What to do :: Change every "Солнцезащита" in the listing below to "Защита от солнца", keeping all other text the same. Leave the pictures out of your answer.

Extracted entries ::
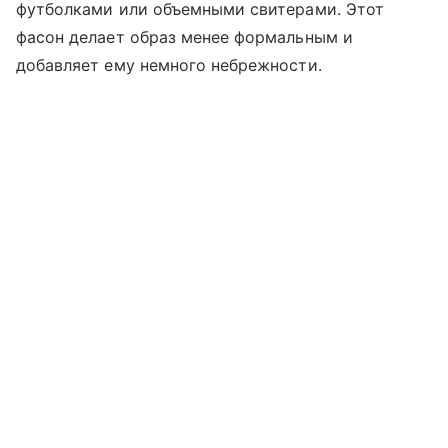
футболками или объемными свитерами. Этот
фасон делает образ менее формальным и
добавляет ему немного небрежности.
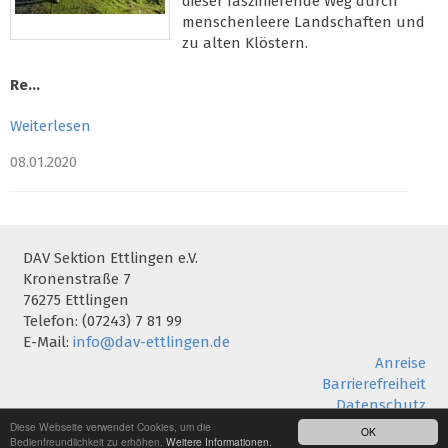
dieser faszinierende Weg durch
menschenleere Landschaften und
zu alten Klöstern.
Re...
Weiterlesen
08.01.2020
DAV Sektion Ettlingen e.V.
Kronenstraße 7
76275 Ettlingen
Telefon: (07243) 7 81 99
E-Mail:
info@dav-ettlingen.de
Anreise
Barrierefreiheit
Datenschutz
Impressum
Diese Webseite verwendet Cookies, um die
OK
Bedienfreundlichkeit zu erhöhen.
Weitere Informationen.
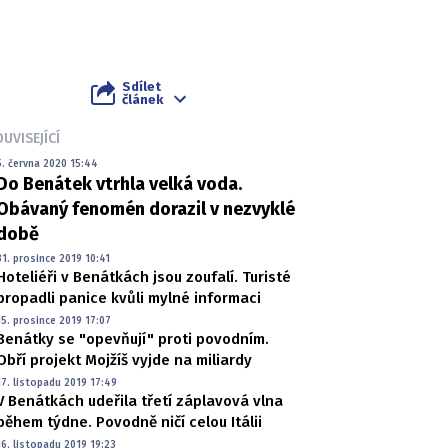
Sdílet
článek
UVISEJÍCÍ
5. června 2020 15:44
Do Benátek vtrhla velká voda.
Obávaný fenomén dorazil v nezvyklé
době
31. prosince 2019 10:41
Hoteliéři v Benátkách jsou zoufalí. Turisté
propadli panice kvůli mylné informaci
15. prosince 2019 17:07
Benátky se "opevňují" proti povodním.
Obří projekt Mojžíš vyjde na miliardy
17. listopadu 2019 17:49
V Benátkách udeřila třetí záplavová vlna
během týdne. Povodně ničí celou Itálii
16. listopadu 2019 19:23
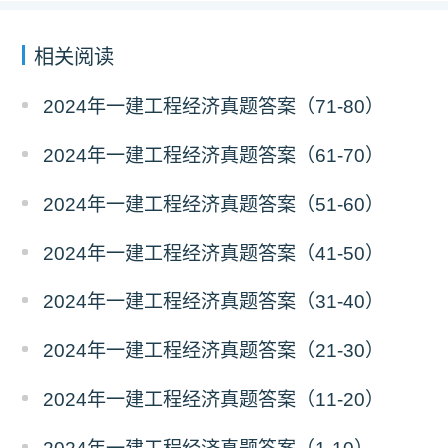
相关阅读
2024年一建工程经济真题答案（71-80）
2024年一建工程经济真题答案（61-70）
2024年一建工程经济真题答案（51-60）
2024年一建工程经济真题答案（41-50）
2024年一建工程经济真题答案（31-40）
2024年一建工程经济真题答案（21-30）
2024年一建工程经济真题答案（11-20）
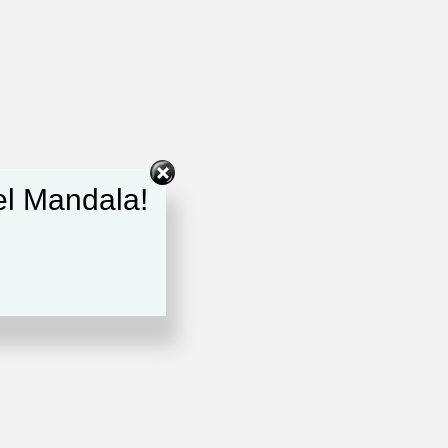
del Mandala!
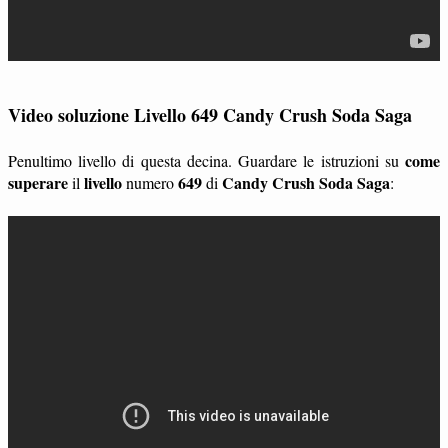
Video soluzione Livello 649 Candy Crush Soda Saga
come
Penultimo livello di questa decina. Guardare le istruzioni su
superare
livello
649
Candy Crush Soda Saga
il
numero
di
:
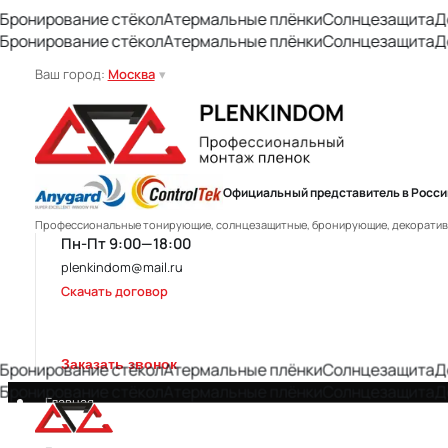
ирование стёкол
Атермальные плёнки
Солнцезащита
Декор
ирование стёкол
Атермальные плёнки
Солнцезащита
Декор
Ваш город:
Москва
▾
Официальный представитель в Росси
Профессиональные тонирующие, солнцезащитные, бронирующие, декоративны
Пн-Пт 9:00—18:00
plenkindom@mail.ru
Скачать договор
Заказать звонок
ирование стёкол
Атермальные плёнки
Солнцезащита
Декор
ирование стёкол
Атермальные плёнки
Солнцезащита
Декор
Главная
Стоимость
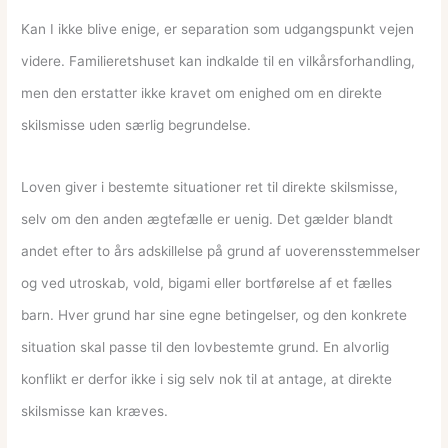
Kan I ikke blive enige, er separation som udgangspunkt vejen
videre. Familieretshuset kan indkalde til en vilkårsforhandling,
men den erstatter ikke kravet om enighed om en direkte
skilsmisse uden særlig begrundelse.
Loven giver i bestemte situationer ret til direkte skilsmisse,
selv om den anden ægtefælle er uenig. Det gælder blandt
andet efter to års adskillelse på grund af uoverensstemmelser
og ved utroskab, vold, bigami eller bortførelse af et fælles
barn. Hver grund har sine egne betingelser, og den konkrete
situation skal passe til den lovbestemte grund. En alvorlig
konflikt er derfor ikke i sig selv nok til at antage, at direkte
skilsmisse kan kræves.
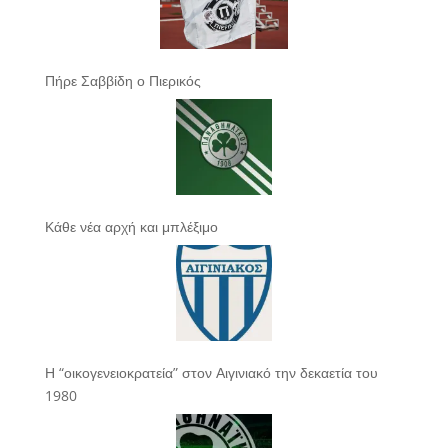
Πήρε Σαββίδη ο Πιερικός
Κάθε νέα αρχή και μπλέξιμο
Η “οικογενειοκρατεία” στον Αιγινιακό την δεκαετία του
1980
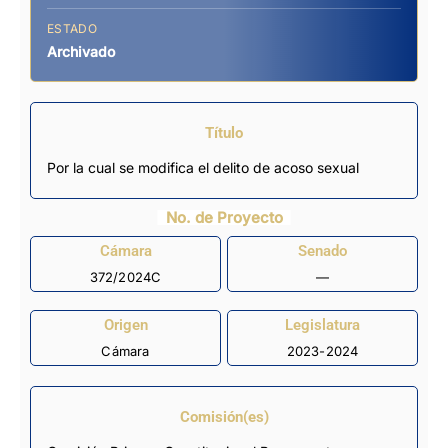
ESTADO
Archivado
Título
Por la cual se modifica el delito de acoso sexual
No. de Proyecto
Cámara
Senado
372/2024C
—
Origen
Legislatura
Cámara
2023-2024
Comisión(es)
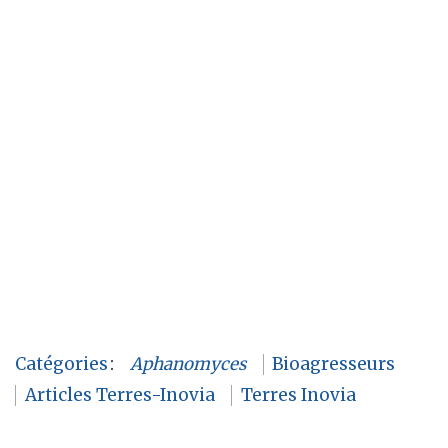
Catégories
:
Aphanomyces
Bioagresseurs
Articles Terres-Inovia
Terres Inovia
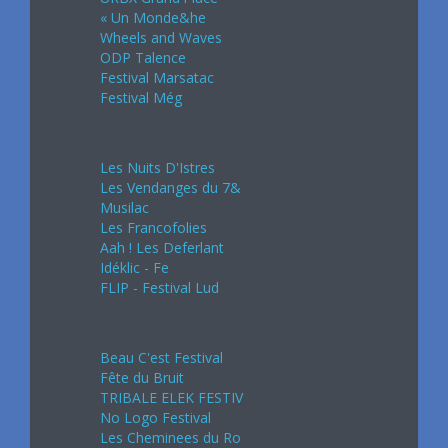
« Un Monde&he
Wheels and Waves
ODP Talence
Festival Marsatac
Festival Még
Juillet 2024
Les Nuits D'Istres
Les Vendanges du 7&
Musilac
Les Francofolies
Aah ! Les Deferlant
Idéklic - Fe
FLIP - Festival Lud
Août 2024
Beau C'est Festival
Fête du Bruit
TRIBALE ELEK FESTIV
No Logo Festival
Les Cheminees du Ro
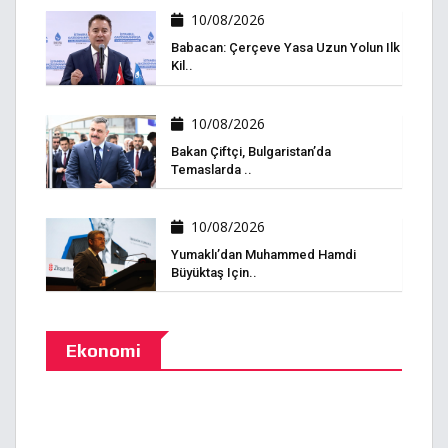
10/08/2026
Babacan: Çerçeve Yasa Uzun Yolun Ilk
Kil..
10/08/2026
Bakan Çiftçi, Bulgaristan’da
Temaslarda ..
10/08/2026
Yumaklı’dan Muhammed Hamdi
Büyüktaş Için..
Ekonomi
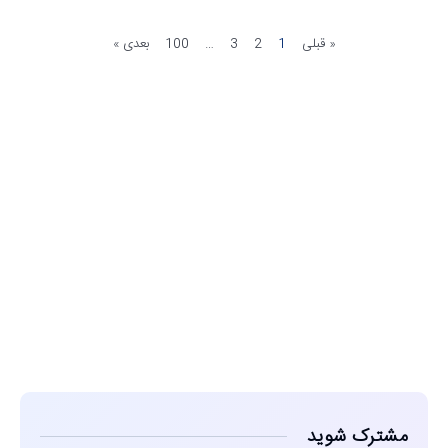
« قبلی
1
2
3
…
100
بعدی »
مشاهده
مشترک شوید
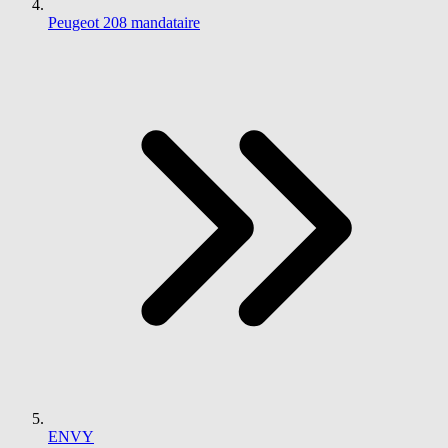
Peugeot 208 mandataire
ENVY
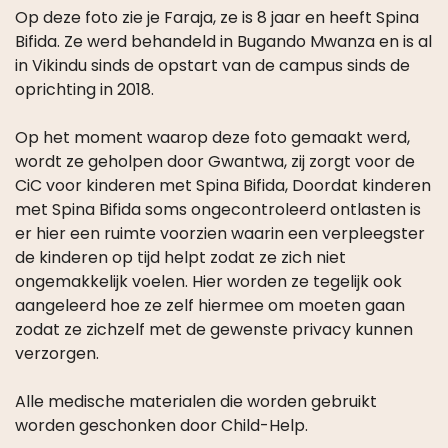
Bifida. Ze werd behandeld in Bugando Mwanza en is al
in Vikindu sinds de opstart van de campus sinds de
oprichting in 2018.
Op het moment waarop deze foto gemaakt werd,
wordt ze geholpen door Gwantwa, zij zorgt voor de
CiC voor kinderen met Spina Bifida, Doordat kinderen
met Spina Bifida soms ongecontroleerd ontlasten is
er hier een ruimte voorzien waarin een verpleegster
de kinderen op tijd helpt zodat ze zich niet
ongemakkelijk voelen. Hier worden ze tegelijk ook
aangeleerd hoe ze zelf hiermee om moeten gaan
zodat ze zichzelf met de gewenste privacy kunnen
verzorgen.
Alle medische materialen die worden gebruikt
worden geschonken door Child-Help.
Dag 13 foto:
Faraja in een kamer speciaal voor CIC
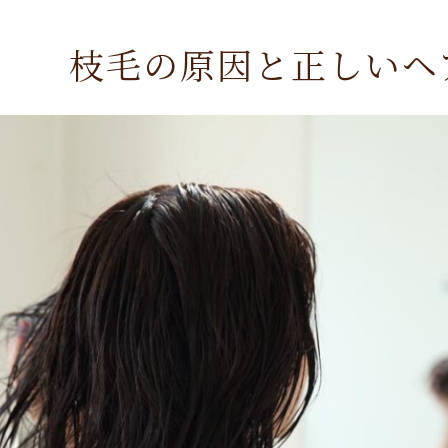
枝毛の原因と正しいヘ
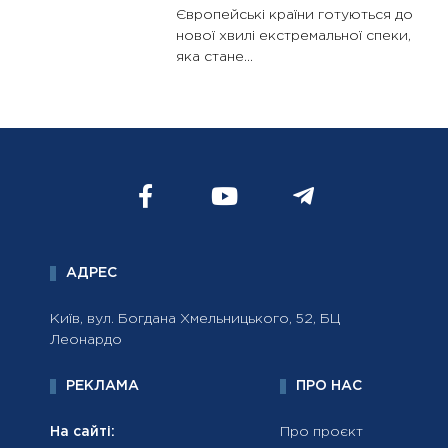
Європейські країни готуються до
нової хвилі екстремальної спеки,
яка стане...
АДРЕС
Київ, вул. Богдана Хмельницького, 52, БЦ
Леонардо
РЕКЛАМА
ПРО НАС
На сайті:
Про проєкт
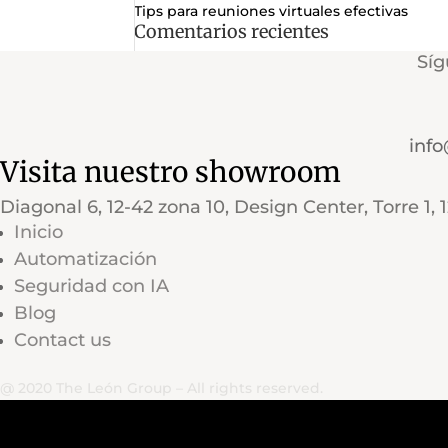
Tips para reuniones virtuales efectivas
Comentarios recientes
Síg
inf
Visita nuestro showroom
Diagonal 6, 12-42 zona 10, Design Center, Torre 1, 
Inicio
Automatización
Seguridad con IA
Blog
Contact us
@ 2020 The León Group – All rights reserved.
ES_GT
ES_GT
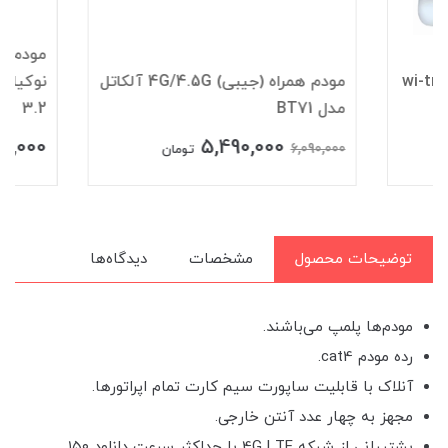
مودم
مودم همراه (جیبی) 4G/4.5G آلکاتل
نوکیا مدل 
مدل BT71
3.2
14,900,000
5,490,000
6,090,000
تومان
تومان
توضیحات محصول
مشخصات
دیدگاه‌ها
مودم‌ها پلمپ می‌باشند.
رده مودم cat4.
آنلاک با قابلیت ساپورت سیم کارت تمام اپراتورها.
مجهز به چهار عدد آنتن خارجی.
پشتیبانی از شبکه 4G LTE با حداکثر سرعت دانلود ۱۵۰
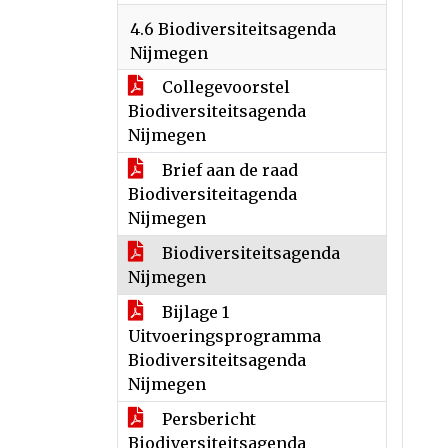
4.6 Biodiversiteitsagenda
Nijmegen
Collegevoorstel
Biodiversiteitsagenda
Nijmegen
Brief aan de raad
Biodiversiteitagenda
Nijmegen
Biodiversiteitsagenda
Nijmegen
Bijlage 1
Uitvoeringsprogramma
Biodiversiteitsagenda
Nijmegen
Persbericht
Biodiversiteitsagenda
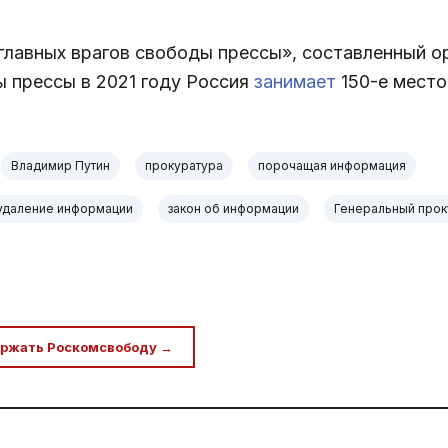
главных врагов свободы прессы», составленный о
ы прессы в 2021 году Россия
занимает
150-е место 
Владимир Путин
прокуратура
порочащая информация
удаление информации
закон об информации
Генеральный про
ржать Роскомсвободу →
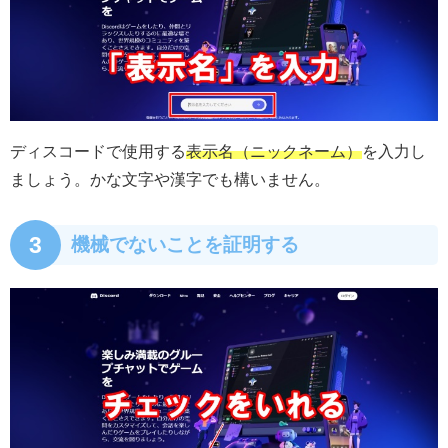
ディスコードで使用する
表示名（ニックネーム）
を入力し
ましょう。かな文字や漢字でも構いません。
3
機械でないことを証明する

Exercise solution ::
футболками или объемными свитерами. Этот
фасон делает образ менее формальным и
добавляет ему немного небрежности.
dieser faszinierende Weg durch
menschenleere Landschaften und
zu alten Klöstern.
Re...
Weiterlesen
08.01.2020
DAV Sektion Ettlingen e.V.
Kronenstraße 7
76275 Ettlingen
Telefon: (07243) 7 81 99
E-Mail:
info@dav-ettlingen.de
Anreise
Barrierefreiheit
Datenschutz
Impressum
Diese Webseite verwendet Cookies, um die
OK
Bedienfreundlichkeit zu erhöhen.
Weitere Informationen.
Sdílet
článek
UVISEJÍCÍ
5. června 2020 15:44
Do Benátek vtrhla velká voda.
Obávaný fenomén dorazil v nezvyklé
době
31. prosince 2019 10:41
Hoteliéři v Benátkách jsou zoufalí. Turisté
propadli panice kvůli mylné informaci
15. prosince 2019 17:07
Benátky se "opevňují" proti povodním.
Obří projekt Mojžíš vyjde na miliardy
17. listopadu 2019 17:49
V Benátkách udeřila třetí záplavová vlna
během týdne. Povodně ničí celou Itálii
16. listopadu 2019 19:23
相关阅读
2024年一建工程经济真题答案（71-80）
2024年一建工程经济真题答案（61-70）
2024年一建工程经济真题答案（51-60）
2024年一建工程经济真题答案（41-50）
2024年一建工程经济真题答案（31-40）
2024年一建工程经济真题答案（21-30）
2024年一建工程经济真题答案（11-20）
del Mandala!
Video soluzione Livello 649 Candy Crush Soda Saga
come
Penultimo livello di questa decina. Guardare le istruzioni su
superare
livello
649
Candy Crush Soda Saga
il
numero
di
:
ирование стёкол
Атермальные плёнки
Защита от солнца
Декор
ирование стёкол
Атермальные плёнки
Защита от солнца
Декор
Ваш город:
Москва
▾
Официальный представитель в Росси
Профессиональные тонирующие, солнцезащитные, бронирующие, декоративны
Пн-Пт 9:00—18:00
plenkindom@mail.ru
Скачать договор
Заказать звонок
ирование стёкол
Атермальные плёнки
Защита от солнца
Декор
ирование стёкол
Атермальные плёнки
Защита от солнца
Декор
Главная
Стоимость
Kan I ikke blive enige, er separation som udgangspunkt vejen
videre. Familieretshuset kan indkalde til en vilkårsforhandling,
men den erstatter ikke kravet om enighed om en direkte
skilsmisse uden særlig begrundelse.
Loven giver i bestemte situationer ret til direkte skilsmisse,
selv om den anden ægtefælle er uenig. Det gælder blandt
andet efter to års adskillelse på grund af uoverensstemmelser
og ved utroskab, vold, bigami eller bortførelse af et fælles
barn. Hver grund har sine egne betingelser, og den konkrete
situation skal passe til den lovbestemte grund. En alvorlig
konflikt er derfor ikke i sig selv nok til at antage, at direkte
skilsmisse kan kræves.
Πήρε Σαββίδη ο Πιερικός
Κάθε νέα αρχή και μπλέξιμο
Η “οικογενειοκρατεία” στον Αιγινιακό την δεκαετία του
1980
ESTADO
Archivado
Título
Por la cual se modifica el delito de acoso sexual
No. de Proyecto
Cámara
Senado
372/2024C
—
Origen
Legislatura
Cámara
2023-2024
Comisión(es)
Catégories
:
Aphanomyces
Bioagresseurs
Articles Terres-Inovia
Terres Inovia
« Un Monde&he
Wheels and Waves
ODP Talence
Festival Marsatac
Festival Még
Juillet 2024
Les Nuits D'Istres
Les Vendanges du 7&
Musilac
Les Francofolies
Aah ! Les Deferlant
Idéklic - Fe
FLIP - Festival Lud
Août 2024
Beau C'est Festival
Fête du Bruit
TRIBALE ELEK FESTIV
No Logo Festival
Les Cheminees du Ro
10/08/2026
Babacan: Çerçeve Yasa Uzun Yolun Ilk
Kil..
10/08/2026
Bakan Çiftçi, Bulgaristan’da
Temaslarda ..
10/08/2026
Yumaklı’dan Muhammed Hamdi
Büyüktaş Için..
Ekonomi
« قبلی
1
2
3
…
100
بعدی »
مشاهده
مشترک شوید
Peugeot 208 mandataire
ENVY
Bifida. Ze werd behandeld in Bugando Mwanza en is al
in Vikindu sinds de opstart van de campus sinds de
oprichting in 2018.
Op het moment waarop deze foto gemaakt werd,
wordt ze geholpen door Gwantwa, zij zorgt voor de
CiC voor kinderen met Spina Bifida, Doordat kinderen
met Spina Bifida soms ongecontroleerd ontlasten is
er hier een ruimte voorzien waarin een verpleegster
de kinderen op tijd helpt zodat ze zich niet
ongemakkelijk voelen. Hier worden ze tegelijk ook
aangeleerd hoe ze zelf hiermee om moeten gaan
zodat ze zichzelf met de gewenste privacy kunnen
verzorgen.
Alle medische materialen die worden gebruikt
worden geschonken door Child-Help.
Dag 13 foto:
Faraja in een kamer speciaal voor CIC
枝毛の原因と正しいヘ
Європейські країни готуються до
нової хвилі екстремальної спеки,
яка стане...
АДРЕС
Київ, вул. Богдана Хмельницького, 52, БЦ
Леонардо
РЕКЛАМА
ПРО НАС
На сайті:
Про проєкт
Tips para reuniones virtuales efectivas
Comentarios recientes
Síg
inf
Visita nuestro showroom
Diagonal 6, 12-42 zona 10, Design Center, Torre 1, 
Inicio
Automatización
Seguridad con IA
Blog
Contact us
@ 2020 The León Group – All rights reserved.
ES_GT
ES_GT
مودم
مودم همراه (جیبی) 4G/4.5G آلکاتل
نوکیا مدل 
مدل BT71
3.2
14,900,000
5,490,000
6,090,000
تومان
تومان
توضیحات محصول
مشخصات
دیدگاه‌ها
مودم‌ها پلمپ می‌باشند.
رده مودم cat4.
آنلاک با قابلیت ساپورت سیم کارت تمام اپراتورها.
مجهز به چهار عدد آنتن خارجی.
پشتیبانی از شبکه 4G LTE با حداکثر سرعت دانلود ۱۵۰
4.6 Biodiversiteitsagenda
Nijmegen
Collegevoorstel
Biodiversiteitsagenda
Nijmegen
Brief aan de raad
Biodiversiteitagenda
Nijmegen
Biodiversiteitsagenda
Nijmegen
Bijlage 1
Uitvoeringsprogramma
Biodiversiteitsagenda
Nijmegen
Persbericht
Biodiversiteitsagenda
главных врагов свободы прессы», составленный о
ы прессы в 2021 году Россия
занимает
150-е место 
Владимир Путин
прокуратура
порочащая информация
удаление информации
закон об информации
Генеральный про
ржать Роскомсвободу →
ディスコードで使用する
表示名（ニックネーム）
を入力し
ましょう。かな文字や漢字でも構いません。
3
機械でないことを証明する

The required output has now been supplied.